(Bounding box coordinate data)
===============
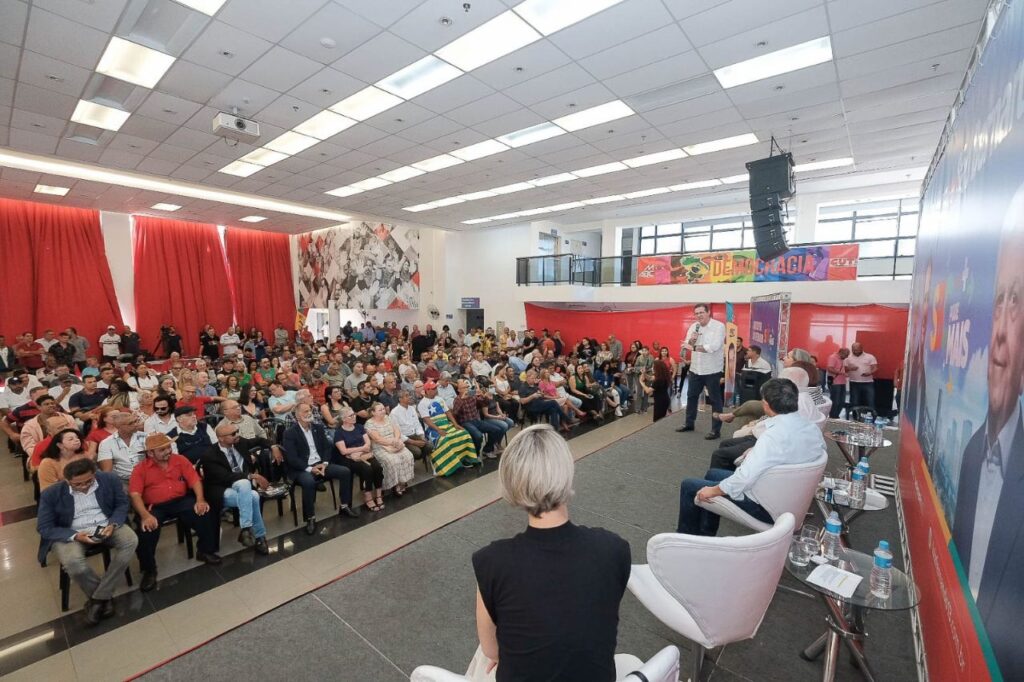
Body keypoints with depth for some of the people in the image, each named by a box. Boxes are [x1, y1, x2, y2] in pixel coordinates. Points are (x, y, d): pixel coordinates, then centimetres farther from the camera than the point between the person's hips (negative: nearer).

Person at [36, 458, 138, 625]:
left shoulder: (109, 480, -8)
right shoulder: (51, 494, -12)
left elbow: (122, 504, 2)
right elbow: (44, 528, -7)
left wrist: (112, 524, -18)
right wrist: (75, 536, -25)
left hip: (106, 526, 2)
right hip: (70, 533, -1)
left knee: (131, 540, -27)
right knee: (72, 561, -33)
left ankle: (97, 598, -13)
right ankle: (105, 597, -7)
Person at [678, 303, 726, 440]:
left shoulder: (719, 326, -12)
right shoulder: (694, 326, 6)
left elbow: (714, 347, -24)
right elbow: (687, 346, 5)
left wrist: (693, 348, -24)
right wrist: (691, 340, -16)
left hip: (712, 370, -6)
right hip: (695, 369, 6)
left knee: (715, 400, 2)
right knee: (691, 396, 16)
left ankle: (716, 430, 9)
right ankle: (689, 423, 31)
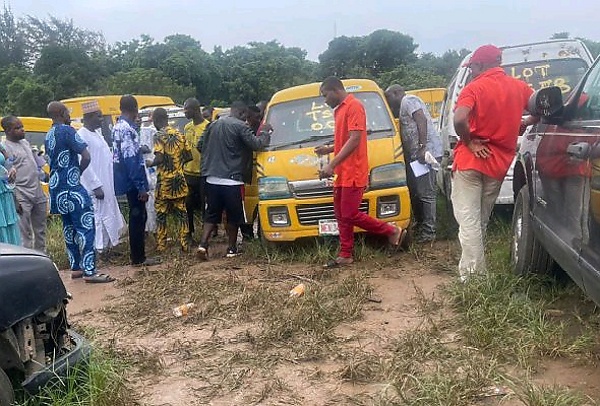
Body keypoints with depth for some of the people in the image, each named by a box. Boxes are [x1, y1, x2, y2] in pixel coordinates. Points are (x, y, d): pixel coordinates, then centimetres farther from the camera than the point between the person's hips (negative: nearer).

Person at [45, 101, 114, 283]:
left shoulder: (49, 136, 13)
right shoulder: (67, 130, -13)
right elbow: (86, 157, -19)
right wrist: (79, 172, -1)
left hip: (56, 187, 9)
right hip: (71, 187, -9)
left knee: (69, 228, 14)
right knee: (86, 227, -8)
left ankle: (76, 267, 20)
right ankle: (89, 271, -12)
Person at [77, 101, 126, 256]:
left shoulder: (97, 133, 13)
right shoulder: (82, 136, -16)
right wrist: (96, 186, -22)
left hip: (106, 185, 10)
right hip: (94, 188, -10)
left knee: (108, 216, 16)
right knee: (97, 217, -7)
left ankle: (106, 246, 25)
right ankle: (98, 249, -3)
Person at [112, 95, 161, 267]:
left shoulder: (118, 127, 13)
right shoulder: (127, 129, -18)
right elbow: (131, 160, -22)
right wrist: (141, 186, -22)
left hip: (128, 181, 10)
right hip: (133, 181, -10)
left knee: (137, 217, 15)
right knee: (138, 217, -3)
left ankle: (138, 256, 21)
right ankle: (138, 258, 4)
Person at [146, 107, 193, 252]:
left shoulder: (160, 135, -11)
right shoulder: (179, 134, 7)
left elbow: (159, 159, -19)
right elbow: (188, 156, 8)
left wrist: (150, 164, 0)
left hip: (164, 181, -5)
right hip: (179, 180, 5)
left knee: (161, 213, 6)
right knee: (181, 212, 9)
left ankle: (161, 244, 10)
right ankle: (184, 244, 9)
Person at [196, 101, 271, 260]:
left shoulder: (213, 125, 13)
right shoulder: (240, 126, -9)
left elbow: (201, 147, 17)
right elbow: (255, 144, -11)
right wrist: (265, 133, 6)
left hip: (212, 179, 6)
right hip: (231, 179, -6)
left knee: (211, 215, 12)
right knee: (233, 216, 7)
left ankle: (203, 244, -1)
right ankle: (231, 249, 12)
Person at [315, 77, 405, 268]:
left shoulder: (354, 106, -11)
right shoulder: (339, 110, 18)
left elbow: (354, 139, -21)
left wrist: (332, 164, -24)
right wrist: (329, 149, 14)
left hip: (353, 173, -10)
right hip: (342, 173, 10)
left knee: (350, 215, -8)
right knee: (341, 215, 10)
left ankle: (392, 231, 6)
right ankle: (345, 255, 17)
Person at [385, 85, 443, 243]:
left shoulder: (408, 101, -5)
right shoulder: (404, 106, 26)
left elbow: (422, 120, -18)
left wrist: (422, 147, -25)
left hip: (426, 151, -11)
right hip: (417, 154, 11)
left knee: (426, 193, -10)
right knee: (415, 191, 15)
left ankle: (428, 231, -7)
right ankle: (420, 226, 25)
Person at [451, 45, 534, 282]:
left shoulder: (475, 87, -10)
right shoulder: (519, 87, 6)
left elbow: (459, 120, -26)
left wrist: (470, 142, -12)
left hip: (471, 159, -6)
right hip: (500, 163, 6)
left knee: (468, 218, -3)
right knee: (481, 219, 19)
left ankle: (472, 276, -7)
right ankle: (473, 266, 28)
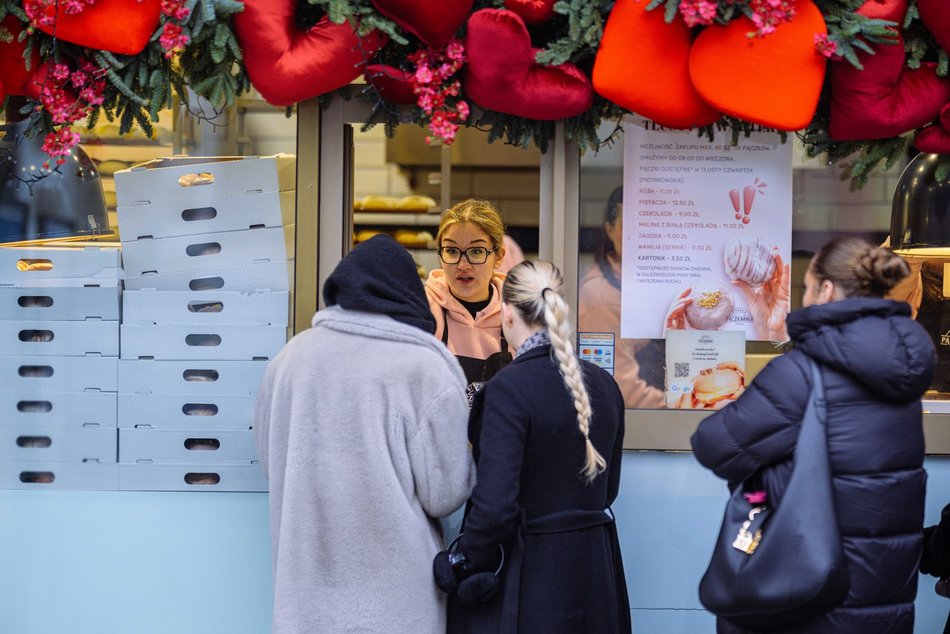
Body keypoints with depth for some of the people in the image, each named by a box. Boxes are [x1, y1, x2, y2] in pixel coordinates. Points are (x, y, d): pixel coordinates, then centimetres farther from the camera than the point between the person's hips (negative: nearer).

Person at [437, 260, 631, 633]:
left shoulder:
===============
Write out the records once more, word for word, though without the pictures they contain.

Body keypoints with depth for some of the people in the image, each named by a box. Boxes are [x1, y1, x2, y2] in pixel coordinates. Points are (x, y, d): pixel coordinates, then centimetres farther from the camera than the point between the person's hips (negative: nearer).

Person at [36, 458, 138, 625]:
left shoulder: (109, 480, -8)
right shoulder: (51, 494, -12)
left elbow: (122, 504, 2)
right elbow: (44, 528, -7)
left wrist: (112, 524, -18)
right wrist: (75, 536, -25)
left hip: (106, 526, 2)
right hip: (70, 533, -1)
left knee: (131, 540, -27)
right knee: (72, 561, -33)
left ankle: (97, 598, -13)
right ankle: (105, 597, -7)
Person at [678, 303, 726, 440]:
left shoulder: (719, 326, -12)
right shoulder: (694, 326, 6)
left elbow: (714, 347, -24)
right elbow: (687, 346, 5)
left wrist: (693, 348, -24)
right wrist: (691, 340, -16)
left hip: (712, 370, -6)
right hip: (695, 369, 6)
left knee: (715, 400, 2)
right knee: (691, 396, 16)
left ankle: (716, 430, 9)
right ankle: (689, 423, 31)
Body keypoints with depth for some of the people in the image, each named by a box. Boxes are [x1, y1, x2, y2] in pixel coordinates. Points are (x, y, d): pixel coordinates, then centimetres farther from the camera than the point between the person's hips (negative: nearer).

Person at [45, 101, 114, 283]:
left shoulder: (49, 136, 13)
right shoulder: (67, 130, -13)
right elbow: (86, 157, -19)
right wrist: (79, 172, -1)
left hip: (56, 187, 9)
right hip: (71, 187, -9)
left knee: (69, 228, 14)
right knee: (86, 227, -8)
left ankle: (76, 267, 20)
right ankle: (89, 271, -12)
Person at [77, 101, 126, 256]:
left shoulder: (97, 133, 13)
right shoulder: (82, 136, -16)
right wrist: (96, 186, -22)
left hip: (106, 185, 10)
right hip: (94, 188, -10)
left knee: (108, 216, 16)
right knee: (97, 217, -7)
left ankle: (106, 246, 25)
right ankle: (98, 249, -3)
Person at [112, 95, 161, 267]:
left shoulder: (118, 127, 13)
right shoulder: (127, 129, -18)
right elbow: (131, 160, -22)
right wrist: (141, 186, -22)
left hip: (128, 181, 10)
right hip: (133, 181, -10)
left knee: (137, 217, 15)
right knee: (138, 217, -3)
left ankle: (138, 256, 21)
right ankle: (138, 258, 4)
Person at [146, 107, 193, 252]:
left shoulder: (160, 135, -11)
right shoulder: (179, 134, 7)
left elbow: (159, 159, -19)
right elbow: (188, 156, 8)
left wrist: (150, 164, 0)
left hip: (164, 181, -5)
right hip: (179, 180, 5)
left knee: (161, 213, 6)
right knee: (181, 212, 9)
left ankle: (161, 244, 10)
right ankle: (184, 244, 9)
Person at [196, 101, 271, 260]:
left shoulder: (213, 125, 13)
right shoulder: (240, 126, -9)
left elbow: (201, 147, 17)
right elbow: (255, 144, -11)
right wrist: (265, 133, 6)
left hip: (212, 179, 6)
right hip: (231, 179, -6)
left knee: (211, 215, 12)
right knee: (233, 216, 7)
left ankle: (203, 244, -1)
right ankle: (231, 249, 12)
Person at [315, 77, 405, 268]:
left shoulder: (354, 106, -11)
right shoulder: (339, 110, 18)
left elbow: (354, 139, -21)
left wrist: (332, 164, -24)
right wrist: (329, 149, 14)
left hip: (353, 173, -10)
right hip: (342, 173, 10)
left knee: (350, 215, -8)
right knee: (341, 215, 10)
left ankle: (392, 231, 6)
right ankle: (345, 255, 17)
Person at [385, 85, 443, 243]:
left shoulder: (408, 101, -5)
right shoulder: (404, 106, 26)
left elbow: (422, 120, -18)
left wrist: (422, 147, -25)
left hip: (426, 151, -11)
right hip: (417, 154, 11)
left knee: (426, 193, -10)
right knee: (415, 191, 15)
left ankle: (428, 231, -7)
right ankle: (420, 226, 25)
Person at [451, 45, 534, 282]:
left shoulder: (475, 87, -10)
right shoulder: (519, 87, 6)
left elbow: (459, 120, -26)
left wrist: (470, 142, -12)
left hip: (471, 159, -6)
right hip: (500, 163, 6)
left knee: (468, 218, -3)
right knee: (481, 219, 19)
left ankle: (472, 276, -7)
right ankle: (473, 266, 28)
Body keypoints with depth for some of the people in the image, each named by a box. Boxes are [x1, y1, x2, y2] in pixel coordinates. Points are (x, y, d): pixel coordinates, then centimetres farther from the camera than the point between the person's hips (negative: nearer).

Person at [437, 260, 631, 633]:
left shoulder:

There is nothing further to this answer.